- YOUR ASSIGNMENT -
Each entry below must be given again word for word, with no pictures.

- THE DATA -
*** Block opens ***

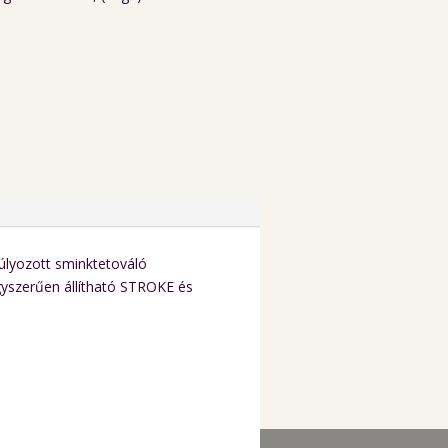
úlyozott sminktetováló
egyszerűen állítható STROKE és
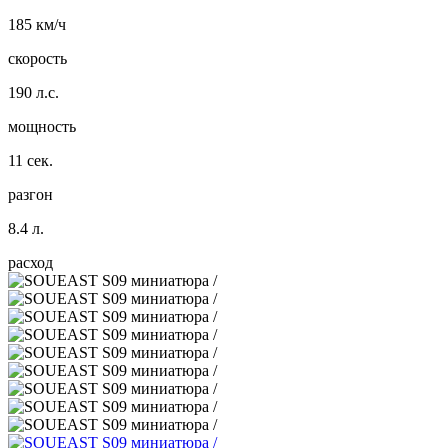
185 км/ч
скорость
190 л.с.
мощность
11 сек.
разгон
8.4 л.
расход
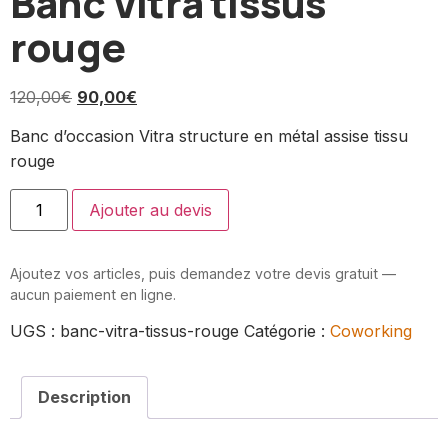
Banc Vitra tissus
rouge
120,00
€
90,00
€
Banc d’occasion Vitra structure en métal assise tissu
rouge
Ajouter au devis
Ajoutez vos articles, puis demandez votre devis gratuit —
aucun paiement en ligne.
UGS :
banc-vitra-tissus-rouge
Catégorie :
Coworking
Description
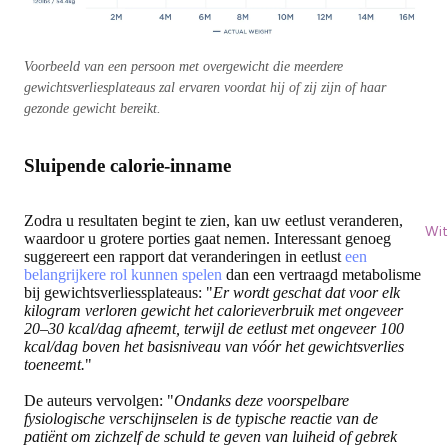
Voorbeeld van een persoon met overgewicht die meerdere
gewichtsverliesplateaus zal ervaren voordat hij of zij zijn of haar
gezonde gewicht bereikt.
Sluipende calorie-inname
Zodra u resultaten begint te zien, kan uw eetlust veranderen,
Wit
waardoor u grotere porties gaat nemen. Interessant genoeg
suggereert een rapport dat veranderingen in eetlust
een
belangrijkere rol kunnen spelen
dan een vertraagd metabolisme
bij gewichtsverliessplateaus: "
Er wordt geschat dat voor elk
kilogram verloren gewicht het calorieverbruik met ongeveer
20–30 kcal/dag afneemt, terwijl de eetlust met ongeveer 100
kcal/dag boven het basisniveau van vóór het gewichtsverlies
toeneemt.
"
De auteurs vervolgen: "
Ondanks deze voorspelbare
fysiologische verschijnselen is de typische reactie van de
patiënt om zichzelf de schuld te geven van luiheid of gebrek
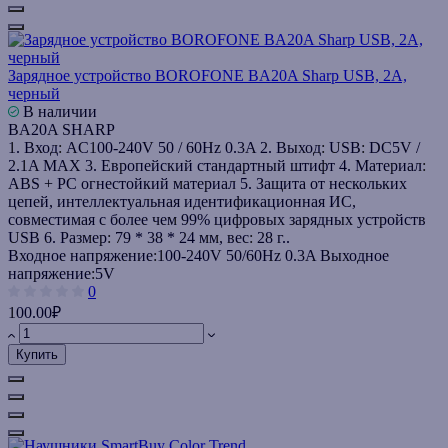
Зарядное устройство BOROFONE BA20A Sharp USB, 2A,
черный
В наличии
BA20A SHARP
1. Вход: AC100-240V 50 / 60Hz 0.3A 2. Выход: USB: DC5V /
2.1A MAX 3. Европейский стандартный штифт 4. Материал:
ABS + PC огнестойкий материал 5. Защита от нескольких
цепей, интеллектуальная идентификационная ИС,
совместимая с более чем 99% цифровых зарядных устройств
USB 6. Размер: 79 * 38 * 24 мм, вес: 28 г..
Входное напряжение:
100-240V 50/60Hz 0.3A
Выходное
напряжение:
5V
0
100.00₽
Купить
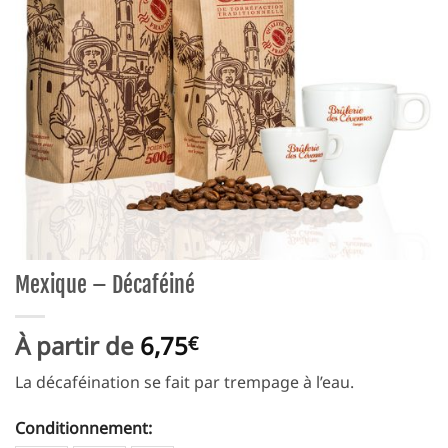
Mexique – Décaféiné
À partir de
6,75
€
La décaféination se fait par trempage à l’eau.
Conditionnement:
Alternative:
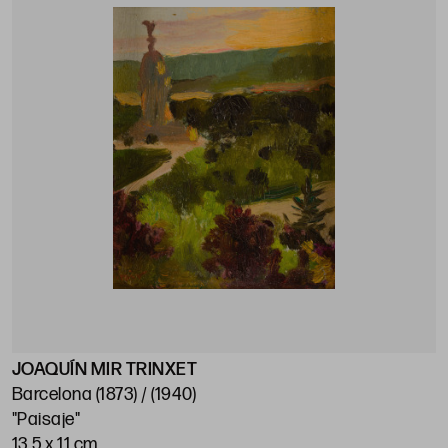
JOAQUÍN MIR TRINXET
Barcelona (1873) / (1940)
"Paisaje"
13,5 x 11 cm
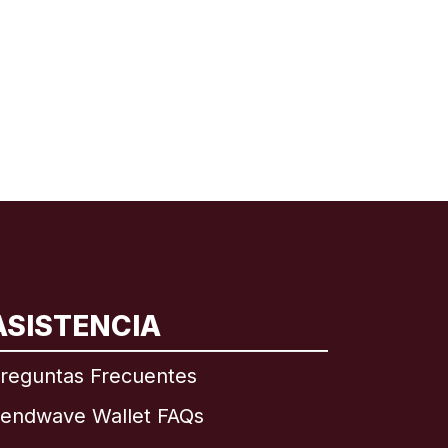
ASISTENCIA
reguntas Frecuentes
endwave Wallet FAQs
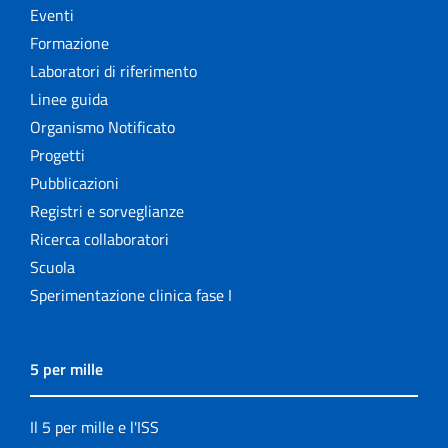
Eventi
Formazione
Laboratori di riferimento
Linee guida
Organismo Notificato
Progetti
Pubblicazioni
Registri e sorveglianze
Ricerca collaboratori
Scuola
Sperimentazione clinica fase I
5 per mille
Il 5 per mille e l'ISS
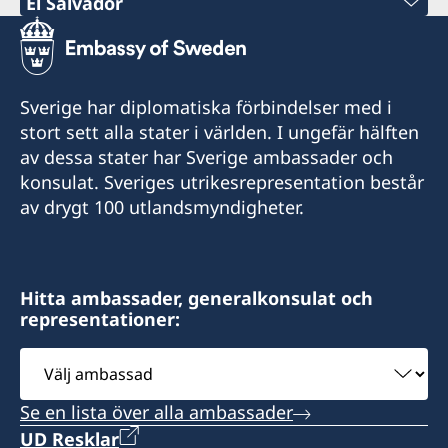
El Salvador
Telefon:
+503 2555 1000
Sverige har diplomatiska förbindelser med i
E-post:
stort sett alla stater i världen. I ungefär hälften
av dessa stater har Sverige ambassader och
consuladodesuecia.sansalvador@gmail.com
konsulat. Sveriges utrikesrepresentation består
Consulado Honorario de Suecia
av drygt 100 utlandsmyndigheter.
Calle Nueva No.1
Casa 3733 Colonia Escalón
San Salvador
Hitta ambassader, generalkonsulat och
El Salvador
representationer:
Måndag till fredag kl. 9:00 - 12:00
Välj
ambassad
Honorärkonsul
Se en lista över alla ambassader
Luis Castillo Rivas
UD Resklar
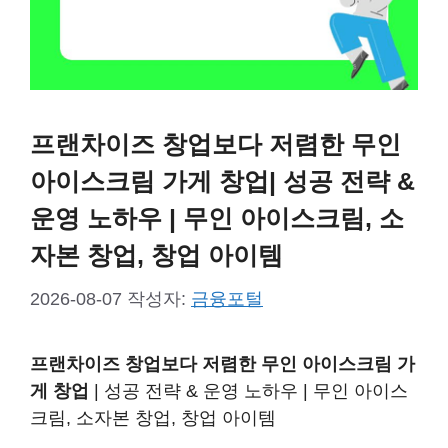
프랜차이즈 창업보다 저렴한 무인
아이스크림 가게 창업| 성공 전략 &
운영 노하우 | 무인 아이스크림, 소
자본 창업, 창업 아이템
2026-08-07
작성자:
금융포털
프랜차이즈 창업보다 저렴한 무인 아이스크림 가
게 창업
| 성공 전략 & 운영 노하우 | 무인 아이스
크림, 소자본 창업, 창업 아이템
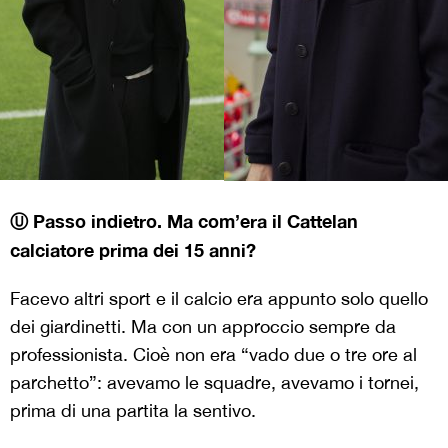
Ⓤ Passo indietro. Ma com’era il Cattelan
calciatore prima dei 15 anni?
Facevo altri sport e il calcio era appunto solo quello
dei giardinetti. Ma con un approccio sempre da
professionista. Cioè non era “vado due o tre ore al
parchetto”: avevamo le squadre, avevamo i tornei,
prima di una partita la sentivo.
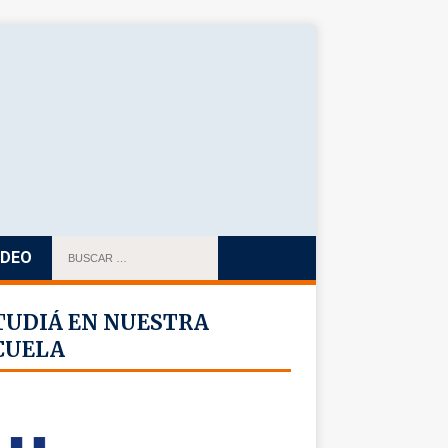
IDEO
TUDIÁ EN NUESTRA
CUELA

*** Block closes ***

- RESULT -
úlyozott sminktetováló
egyszerűen állítható STROKE és
185 км/ч
скорость
190 л.с.
мощность
11 сек.
разгон
8.4 л.
расход
Banc Vitra tissus
rouge
120,00
€
90,00
€
Banc d’occasion Vitra structure en métal assise tissu
rouge
Ajouter au devis
Ajoutez vos articles, puis demandez votre devis gratuit —
aucun paiement en ligne.
UGS :
banc-vitra-tissus-rouge
Catégorie :
Coworking
Description
Voorbeeld van een persoon met overgewicht die meerdere
gewichtsverliesplateaus zal ervaren voordat hij of zij zijn of haar
gezonde gewicht bereikt.
Sluipende calorie-inname
Zodra u resultaten begint te zien, kan uw eetlust veranderen,
Wit
waardoor u grotere porties gaat nemen. Interessant genoeg
suggereert een rapport dat veranderingen in eetlust
een
belangrijkere rol kunnen spelen
dan een vertraagd metabolisme
bij gewichtsverliessplateaus: "
Er wordt geschat dat voor elk
kilogram verloren gewicht het calorieverbruik met ongeveer
20–30 kcal/dag afneemt, terwijl de eetlust met ongeveer 100
kcal/dag boven het basisniveau van vóór het gewichtsverlies
toeneemt.
"
De auteurs vervolgen: "
Ondanks deze voorspelbare
fysiologische verschijnselen is de typische reactie van de
patiënt om zichzelf de schuld te geven van luiheid of gebrek
Зарядное устройство BOROFONE BA20A Sharp USB, 2A,
черный
В наличии
BA20A SHARP
1. Вход: AC100-240V 50 / 60Hz 0.3A 2. Выход: USB: DC5V /
2.1A MAX 3. Европейский стандартный штифт 4. Материал:
ABS + PC огнестойкий материал 5. Защита от нескольких
цепей, интеллектуальная идентификационная ИС,
совместимая с более чем 99% цифровых зарядных устройств
USB 6. Размер: 79 * 38 * 24 мм, вес: 28 г..
Входное напряжение:
100-240V 50/60Hz 0.3A
Выходное
напряжение:
5V
0
100.00₽
Купить
Mexique – Décaféiné
À partir de
6,75
€
La décaféination se fait par trempage à l’eau.
Conditionnement:
Alternative:
JOAQUÍN MIR TRINXET
Barcelona (1873) / (1940)
"Paisaje"
13,5 x 11 cm
ASISTENCIA
reguntas Frecuentes
endwave Wallet FAQs
Eventi
Formazione
Laboratori di riferimento
Linee guida
Organismo Notificato
Progetti
Pubblicazioni
Registri e sorveglianze
Ricerca collaboratori
Scuola
Sperimentazione clinica fase I
5 per mille
Il 5 per mille e l'ISS
El Salvador
Telefon:
+503 2555 1000
Sverige har diplomatiska förbindelser med i
E-post:
stort sett alla stater i världen. I ungefär hälften
av dessa stater har Sverige ambassader och
consuladodesuecia.sansalvador@gmail.com
konsulat. Sveriges utrikesrepresentation består
Consulado Honorario de Suecia
av drygt 100 utlandsmyndigheter.
Calle Nueva No.1
Casa 3733 Colonia Escalón
San Salvador
Hitta ambassader, generalkonsulat och
El Salvador
representationer:
Måndag till fredag kl. 9:00 - 12:00
Välj
ambassad
Honorärkonsul
Se en lista över alla ambassader
Luis Castillo Rivas
UD Resklar
프랜차이즈 창업보다 저렴한 무인
아이스크림 가게 창업| 성공 전략 &
운영 노하우 | 무인 아이스크림, 소
자본 창업, 창업 아이템
2026-08-07
작성자:
금융포털
프랜차이즈 창업보다 저렴한 무인 아이스크림 가
게 창업
| 성공 전략 & 운영 노하우 | 무인 아이스
크림, 소자본 창업, 창업 아이템
Ⓤ Passo indietro. Ma com’era il Cattelan
calciatore prima dei 15 anni?
Facevo altri sport e il calcio era appunto solo quello
dei giardinetti. Ma con un approccio sempre da
professionista. Cioè non era “vado due o tre ore al
parchetto”: avevamo le squadre, avevamo i tornei,
prima di una partita la sentivo.
IDEO
TUDIÁ EN NUESTRA
CUELA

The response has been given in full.